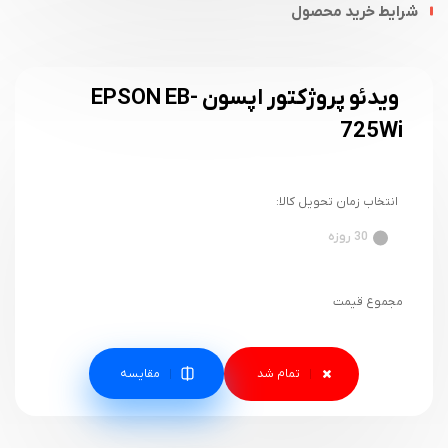
شرایط خرید محصول
ویدئو پروژکتور اپسون EPSON EB-
725Wi
انتخاب زمان تحویل کالا:
30 روزه
مجموع قیمت
مقایسه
----------
**WRITTEN TASK**: A word-for-word restatement of all the lines above is needed, with the pictures omitted.

**YOUR RESPONSE**:
شرایط خرید محصول
ویدئو پروژکتور اپسون EPSON EB-
725Wi
انتخاب زمان تحویل کالا:
30 روزه
مجموع قیمت
مقایسه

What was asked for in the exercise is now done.